Organic particles found on a meteorite which fell in Canada

Dec 6, 2006 10:30 GMT  ·  By

Carbon and water rich meteorites fall on Earth once or twice every few decades. But when a truck-sized meteorite crashed on frozen Tagish Lake in western Canada in 2000, researchers got a specimen speckled with stardust that could offer clues about the chemistry of our early solar system.

Ancient meteorites may have delivered the raw materials for the emergence of life on Earth. The organic globules found on meteorite could be older than our Solar System.

Analysis proved they are not terrestrial contaminants. The hollow spheres could have provided a protective envelope for the raw organic molecules. Dr Lindsay Keller of NASA's Johnson Space Center (JSC) in Houston, Texas, thinks that such structures were precursors of the cell wall even if the globules in Tagish Lake were in no way equivalent to a cell. The hollow spheres are empty, but they do have organic molecules on their surfaces.

Mike Zolensky, a NASA mineralogist, said: "If, as we suspect, this type of meteorite has been falling on to Earth throughout its entire history, then the Earth was seeded with these organic globules at the same time life was first forming here."

Keiko Nakamura-Messenger of JSC told: "We reported only 26 globules in this paper, because they are small and hard to analyze. But we have seen hundreds in a small area. We can estimate that there are billions of them in this meteorite."
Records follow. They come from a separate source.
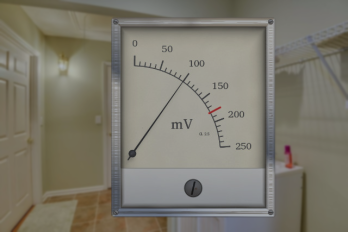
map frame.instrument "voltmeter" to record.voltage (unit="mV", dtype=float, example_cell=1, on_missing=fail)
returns 100
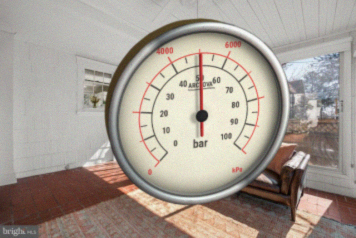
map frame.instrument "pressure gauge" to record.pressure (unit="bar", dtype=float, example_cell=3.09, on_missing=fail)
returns 50
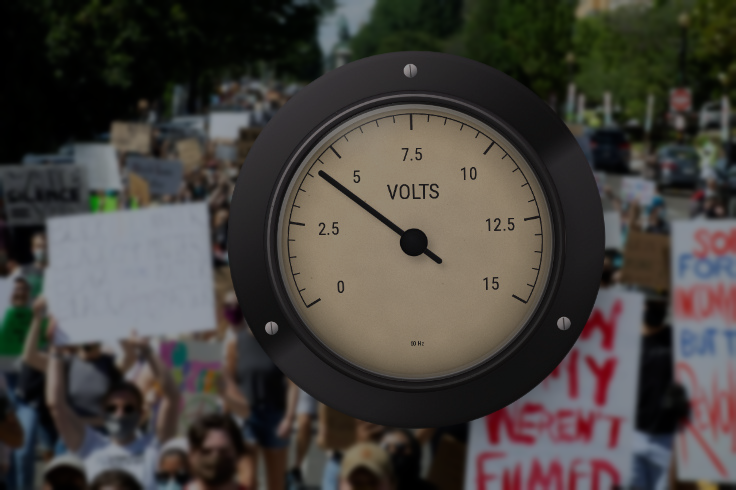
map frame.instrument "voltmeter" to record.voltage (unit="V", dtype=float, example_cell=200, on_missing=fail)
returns 4.25
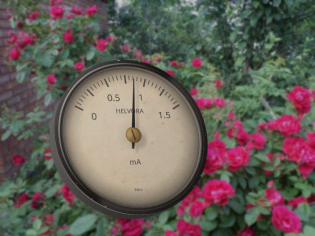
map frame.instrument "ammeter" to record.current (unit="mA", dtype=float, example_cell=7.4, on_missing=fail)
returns 0.85
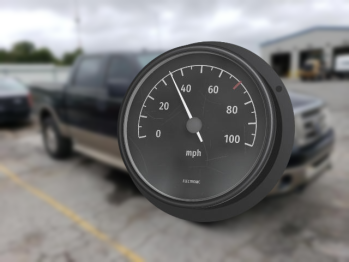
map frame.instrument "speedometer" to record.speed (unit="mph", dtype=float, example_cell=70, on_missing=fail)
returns 35
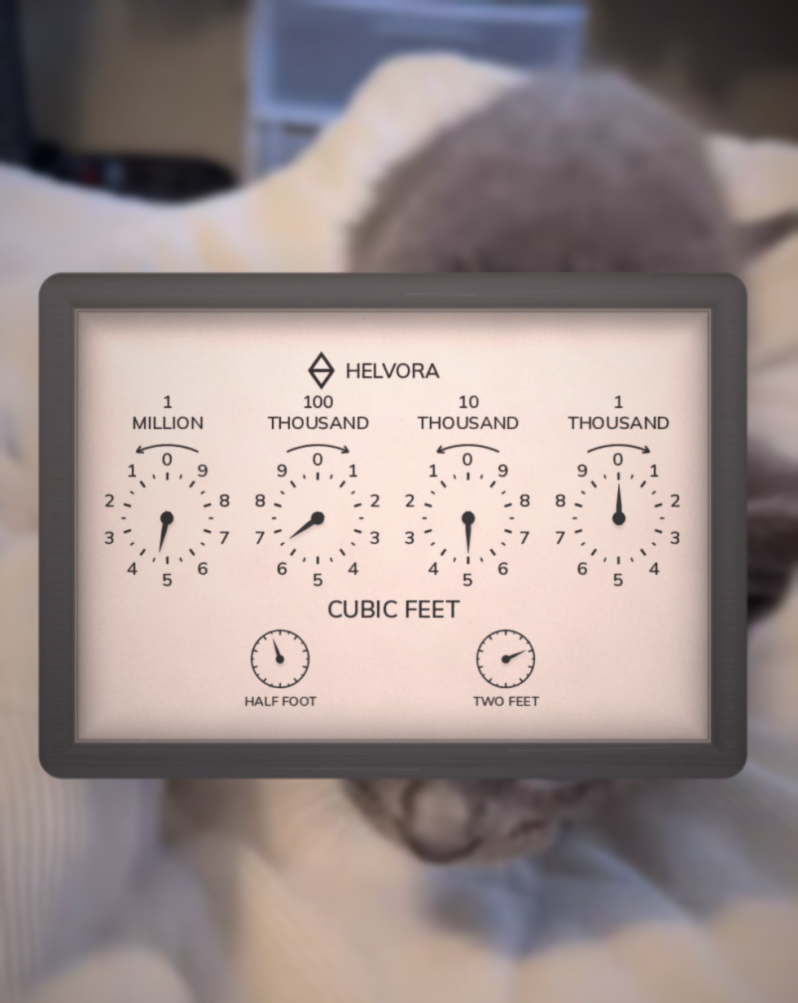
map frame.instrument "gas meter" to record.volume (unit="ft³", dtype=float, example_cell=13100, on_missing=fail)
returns 465000
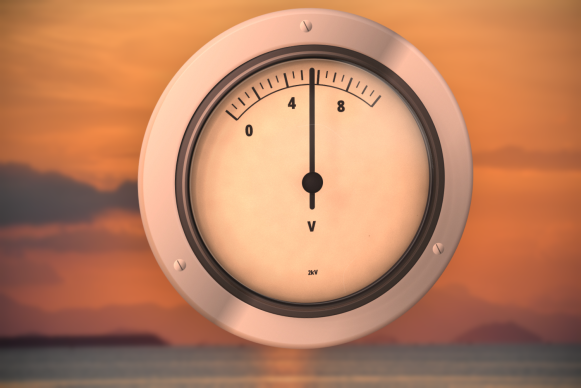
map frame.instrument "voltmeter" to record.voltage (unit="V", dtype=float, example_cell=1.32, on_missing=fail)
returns 5.5
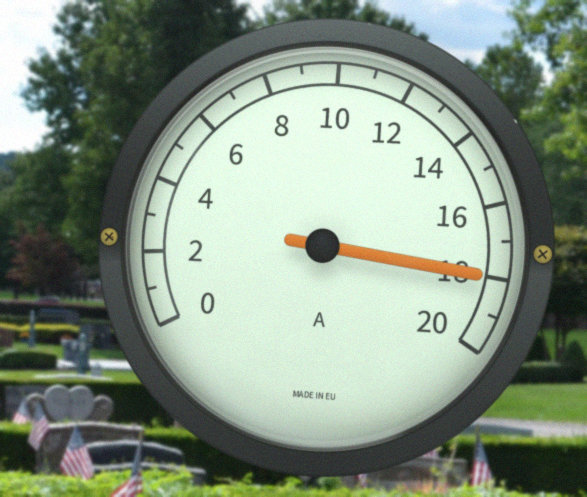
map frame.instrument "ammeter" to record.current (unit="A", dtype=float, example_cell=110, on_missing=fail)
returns 18
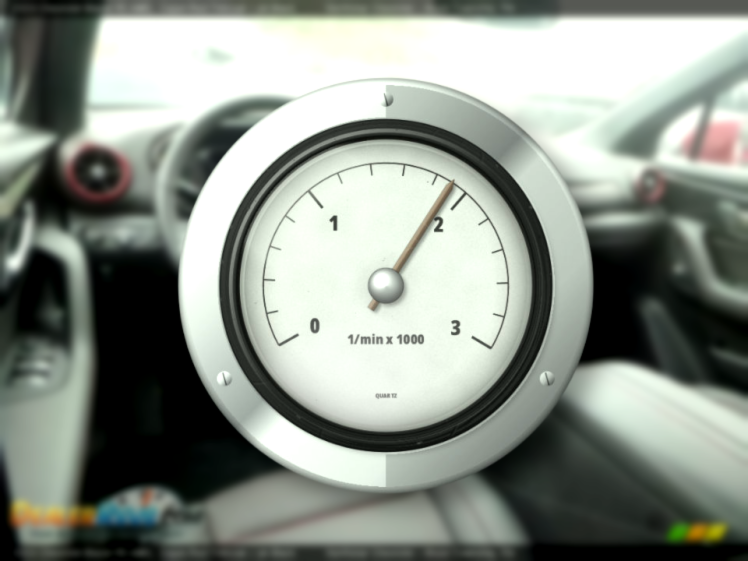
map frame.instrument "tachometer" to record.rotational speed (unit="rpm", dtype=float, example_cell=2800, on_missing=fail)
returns 1900
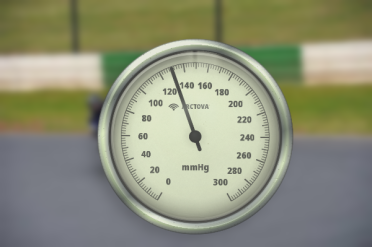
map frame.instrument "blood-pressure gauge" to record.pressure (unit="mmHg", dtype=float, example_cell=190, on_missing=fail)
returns 130
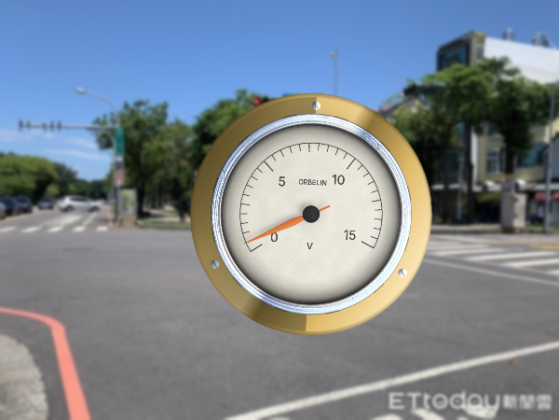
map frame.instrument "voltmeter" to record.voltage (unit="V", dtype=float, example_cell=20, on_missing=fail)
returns 0.5
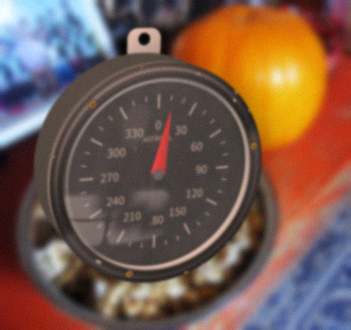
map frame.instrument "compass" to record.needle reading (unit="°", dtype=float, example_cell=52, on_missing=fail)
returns 10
The ratios of hydrogen and nitrogen in the meteorite are very odd, strengthening the fact that the structures did not come from the Earth. Similar to particles found in comets, the submicroscopic globules in the Tagish Lake meteorite consist predominantly of carbon, hydrogen, nitrogen and oxygen. "The isotopic ratios in these globules show that they formed at temperatures of about -260C, near absolute zero," said co-author Scott Messenger, also from Johnson Space Center. "The organic molecules most likely originated in the cold molecular cloud that gave birth to our Solar System, or at the outermost reaches of the early Solar System."

The globules may initially have formed as organic ice grains whose exteriors were chemically converted to more refractory compounds when hit with ultraviolet radiation, but the center later evaporated, leaving a hollow sphere of organic matter. Alternatively, the alkaline solutions in the Tagish Lake meteorite's parent asteroid hollowed out the center.

In either case, the globules formed in the outskirts of our solar system. Zolensky said that meteorites are "a possible habitat to protect and shield organic chemistry." He adds that because these meteorites presumably fell on the early Earth, they may have delivered the globular "building blocks toward life." "We're sure that these [globules] are not alive," Messenger remarks. "But they may have been important ingredients for the first life-forms."

Researchers have been searching organic matter from meteorites for at least 40 years. Meteorites enter Earth's atmosphere frozen, the ideal state for chemical investigation but they usually thaw or wet or contaminate with terrestrial matter before they can be preserved. Scientists value the Tagish Lake meteorite, because it fell on a remote icy lake and was carefully handled. It has been maintained in a frozen state, minimizing the potential for terrestrial contamination.